Defense Wednesday and Good Friday
This Holy Week I had my thesis defense and passed. It's been a long journey, and it came to a happy conclusion this Wednesday. I thank all of you who came and celebrated with me later that night.
Today is Good Friday. Why is it called good when it's the day Jesus died? It seems a most un-good and unjust conclusion to his life.
Take yourself back to that Friday for a moment. Less than a week before, Jerusalem had given Jesus a royal reception, welcoming him as the "true" king of the Jews. Now, in short order he was flogged, pushed derisively through the same streets that had so recently rejoiced in him, stripped naked, nailed to some boards in a public place, and left to bleed to death in slow agony.

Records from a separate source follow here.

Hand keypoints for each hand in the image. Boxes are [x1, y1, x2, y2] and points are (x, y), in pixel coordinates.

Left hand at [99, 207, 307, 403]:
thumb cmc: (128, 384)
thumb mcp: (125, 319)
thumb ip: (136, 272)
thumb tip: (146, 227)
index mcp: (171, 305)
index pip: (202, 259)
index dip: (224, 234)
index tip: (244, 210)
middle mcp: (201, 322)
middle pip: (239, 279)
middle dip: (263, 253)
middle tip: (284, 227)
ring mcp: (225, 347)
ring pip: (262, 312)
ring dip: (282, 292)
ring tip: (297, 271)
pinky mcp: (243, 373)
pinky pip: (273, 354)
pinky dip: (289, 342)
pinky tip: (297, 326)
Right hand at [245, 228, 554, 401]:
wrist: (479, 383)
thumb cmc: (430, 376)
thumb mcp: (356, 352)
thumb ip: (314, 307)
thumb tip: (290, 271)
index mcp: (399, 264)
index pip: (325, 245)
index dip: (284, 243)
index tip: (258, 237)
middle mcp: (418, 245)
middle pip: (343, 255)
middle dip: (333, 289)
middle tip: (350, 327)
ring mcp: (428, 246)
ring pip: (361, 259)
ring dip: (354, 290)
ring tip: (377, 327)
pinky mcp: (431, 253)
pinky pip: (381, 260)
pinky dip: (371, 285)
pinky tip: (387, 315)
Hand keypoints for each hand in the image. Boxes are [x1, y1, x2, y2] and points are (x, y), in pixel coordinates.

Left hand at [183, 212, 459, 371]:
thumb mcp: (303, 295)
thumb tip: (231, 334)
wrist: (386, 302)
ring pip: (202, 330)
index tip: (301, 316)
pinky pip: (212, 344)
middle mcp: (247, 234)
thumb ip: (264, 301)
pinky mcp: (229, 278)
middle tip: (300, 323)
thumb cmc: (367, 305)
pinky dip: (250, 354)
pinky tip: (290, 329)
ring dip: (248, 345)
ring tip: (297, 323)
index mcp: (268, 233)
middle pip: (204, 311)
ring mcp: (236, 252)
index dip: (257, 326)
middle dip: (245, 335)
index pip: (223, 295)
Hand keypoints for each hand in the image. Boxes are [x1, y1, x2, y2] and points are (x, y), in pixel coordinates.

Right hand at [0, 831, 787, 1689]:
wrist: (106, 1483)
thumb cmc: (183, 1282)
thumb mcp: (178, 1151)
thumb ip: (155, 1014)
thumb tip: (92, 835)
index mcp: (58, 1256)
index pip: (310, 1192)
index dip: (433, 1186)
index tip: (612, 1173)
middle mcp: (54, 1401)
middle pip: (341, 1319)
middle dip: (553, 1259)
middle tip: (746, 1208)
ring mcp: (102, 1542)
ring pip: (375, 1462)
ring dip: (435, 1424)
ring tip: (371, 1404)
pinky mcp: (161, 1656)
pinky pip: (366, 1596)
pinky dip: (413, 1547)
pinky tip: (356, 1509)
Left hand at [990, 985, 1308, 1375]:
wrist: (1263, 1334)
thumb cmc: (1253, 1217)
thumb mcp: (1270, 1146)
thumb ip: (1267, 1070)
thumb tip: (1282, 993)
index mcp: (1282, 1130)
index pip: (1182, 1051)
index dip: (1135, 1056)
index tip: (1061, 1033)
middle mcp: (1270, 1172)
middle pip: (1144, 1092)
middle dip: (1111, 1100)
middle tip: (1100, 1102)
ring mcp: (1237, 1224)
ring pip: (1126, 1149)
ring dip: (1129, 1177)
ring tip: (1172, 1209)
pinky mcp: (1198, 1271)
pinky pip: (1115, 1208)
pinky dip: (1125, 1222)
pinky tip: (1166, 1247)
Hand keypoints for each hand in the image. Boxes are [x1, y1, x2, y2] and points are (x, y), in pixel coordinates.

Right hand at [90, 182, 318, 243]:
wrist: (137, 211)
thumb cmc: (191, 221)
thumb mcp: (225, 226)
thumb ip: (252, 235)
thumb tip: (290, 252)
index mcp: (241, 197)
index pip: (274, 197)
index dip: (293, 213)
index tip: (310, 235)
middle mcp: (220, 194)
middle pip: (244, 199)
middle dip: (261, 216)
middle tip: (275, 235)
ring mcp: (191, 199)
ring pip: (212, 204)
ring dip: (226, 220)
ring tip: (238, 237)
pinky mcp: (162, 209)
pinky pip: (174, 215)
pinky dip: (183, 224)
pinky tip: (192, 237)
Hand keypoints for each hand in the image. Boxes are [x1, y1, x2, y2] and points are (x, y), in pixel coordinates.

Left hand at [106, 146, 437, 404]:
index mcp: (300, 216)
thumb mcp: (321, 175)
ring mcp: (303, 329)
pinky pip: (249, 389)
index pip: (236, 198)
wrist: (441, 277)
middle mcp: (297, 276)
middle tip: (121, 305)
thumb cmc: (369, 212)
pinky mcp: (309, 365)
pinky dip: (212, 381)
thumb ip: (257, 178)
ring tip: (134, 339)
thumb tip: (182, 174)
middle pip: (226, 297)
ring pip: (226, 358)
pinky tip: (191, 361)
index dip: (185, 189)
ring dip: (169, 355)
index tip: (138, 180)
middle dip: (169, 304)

Good?
Pontius Pilate had a little fun with this execution by ordering a trilingual sign to be placed atop Jesus's cross, proclaiming him to be "The King of the Jews." Yes, smirked the Roman governor, here was as much of a king as the annoying Jews would ever get: a pitiable, shuddering worm of a man, covered in bruises and rivulets of his own blood, as he moaned incomprehensively and died. The Temple priests, who had collaborated in the tortured man's condemnation, were not amused at Pilate's joke. The inscription only inflamed the crowds, who can always be expected to gather for the gorily diverting spectacle of a public execution: they spat on the dying man and mocked him, likely making lewd references to his parentage, and generally convinced themselves that this thing they were ridiculing had never been a man, only the ugly deformity that he now appeared to be. Would any of us have done differently?
Crucifixion was the end that awaited every enemy of the absolute Roman state, the opposite of the peaceful death that all good men hoped for; instead, an end in which one's dignity and pride were torn away, then all shreds of one's identity in life, and finally the semblance of one's humanity till one died the comic gargoyle of the moment.
For Jesus's disciples, this Friday was far from good. The crucifixion hit like an earthquake, destroying in a moment their entire world. No matter how many times he had told them that the "Son of Man" would have to suffer and die, they had not really listened: they had pushed it aside as the one part of Jesus's message they didn't want to hear.